Парикмахер вопрос поредевших волос сняла с колбы черепа. Стенки -- теплые зеркала: в них, кружась, на себя отражаясь, змеится взвесь, порождая подобие "я" с ощущением "здесь".
Или взглядом окрест: кресло и перед ним стекло. В кресле Оля со страхом глядит на свое Яло, и оно не моргает, а смотрит вот так, в упор, как на местных залетный и им неизвестный вор.
Отражение это -- уже не он, еще не я. Фотография с третьим лицом -- не сказать "моя". Так же с именем, днями. Ночь, приходя одна, в простыню куколкует, толкает локтями сна.

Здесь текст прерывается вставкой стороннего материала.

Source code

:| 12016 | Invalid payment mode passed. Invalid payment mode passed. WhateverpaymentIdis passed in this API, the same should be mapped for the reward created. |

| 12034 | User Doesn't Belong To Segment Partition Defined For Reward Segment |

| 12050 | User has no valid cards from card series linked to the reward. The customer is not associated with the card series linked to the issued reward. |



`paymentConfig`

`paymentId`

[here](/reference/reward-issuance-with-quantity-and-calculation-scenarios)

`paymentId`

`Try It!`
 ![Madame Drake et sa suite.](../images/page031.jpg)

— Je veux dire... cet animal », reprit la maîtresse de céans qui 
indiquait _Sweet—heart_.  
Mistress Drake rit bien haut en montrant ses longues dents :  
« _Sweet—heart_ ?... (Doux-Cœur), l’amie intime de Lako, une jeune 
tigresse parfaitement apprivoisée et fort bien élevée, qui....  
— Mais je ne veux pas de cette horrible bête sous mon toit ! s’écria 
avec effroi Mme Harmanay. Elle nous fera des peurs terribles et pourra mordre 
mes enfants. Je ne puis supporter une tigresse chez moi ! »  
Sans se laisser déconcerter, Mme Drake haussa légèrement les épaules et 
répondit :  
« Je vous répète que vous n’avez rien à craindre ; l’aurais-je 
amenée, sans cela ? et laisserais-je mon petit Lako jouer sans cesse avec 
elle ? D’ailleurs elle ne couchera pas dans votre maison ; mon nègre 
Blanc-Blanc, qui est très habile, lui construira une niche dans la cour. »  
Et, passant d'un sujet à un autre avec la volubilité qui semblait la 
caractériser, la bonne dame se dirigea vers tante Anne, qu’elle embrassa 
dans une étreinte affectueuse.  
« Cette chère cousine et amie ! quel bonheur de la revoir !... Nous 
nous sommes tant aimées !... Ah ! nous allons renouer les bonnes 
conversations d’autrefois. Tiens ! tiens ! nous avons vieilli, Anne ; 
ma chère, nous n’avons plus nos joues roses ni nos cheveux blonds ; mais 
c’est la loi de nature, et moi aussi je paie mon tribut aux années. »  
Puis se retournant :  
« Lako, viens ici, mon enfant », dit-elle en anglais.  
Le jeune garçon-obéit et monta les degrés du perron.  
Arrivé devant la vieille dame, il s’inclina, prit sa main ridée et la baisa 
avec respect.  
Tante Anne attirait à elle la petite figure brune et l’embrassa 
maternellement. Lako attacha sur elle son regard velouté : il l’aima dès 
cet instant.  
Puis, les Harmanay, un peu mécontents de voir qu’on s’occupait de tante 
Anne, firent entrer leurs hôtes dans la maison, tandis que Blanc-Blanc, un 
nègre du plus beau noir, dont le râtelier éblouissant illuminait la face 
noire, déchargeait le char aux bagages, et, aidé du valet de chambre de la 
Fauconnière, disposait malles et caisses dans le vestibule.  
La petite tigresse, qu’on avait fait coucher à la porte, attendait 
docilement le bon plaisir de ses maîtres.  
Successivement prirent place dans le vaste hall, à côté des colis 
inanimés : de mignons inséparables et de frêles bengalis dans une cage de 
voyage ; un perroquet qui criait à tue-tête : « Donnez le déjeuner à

Здесь вода, здесь течет, праздно мается звездочет, хмуро смотрится в справочник. Что-то еще влечет звездочета. Иного же ни звезда, ни возможность звезды над тучами -- никуда.
Потому-то элегия -- в четких границах жанр. Мол, какой там внутри у кого занялся пожар, никому не понять, окромя погорельца. Рот объявляет владельца неровных зубов: банкрот.
И банкротство такое -- под веками урки -- тьмы приоткрытые створки, -- выпавшего из тюрьмы, как из детства, на взрослое торжество, где ни он, ни его.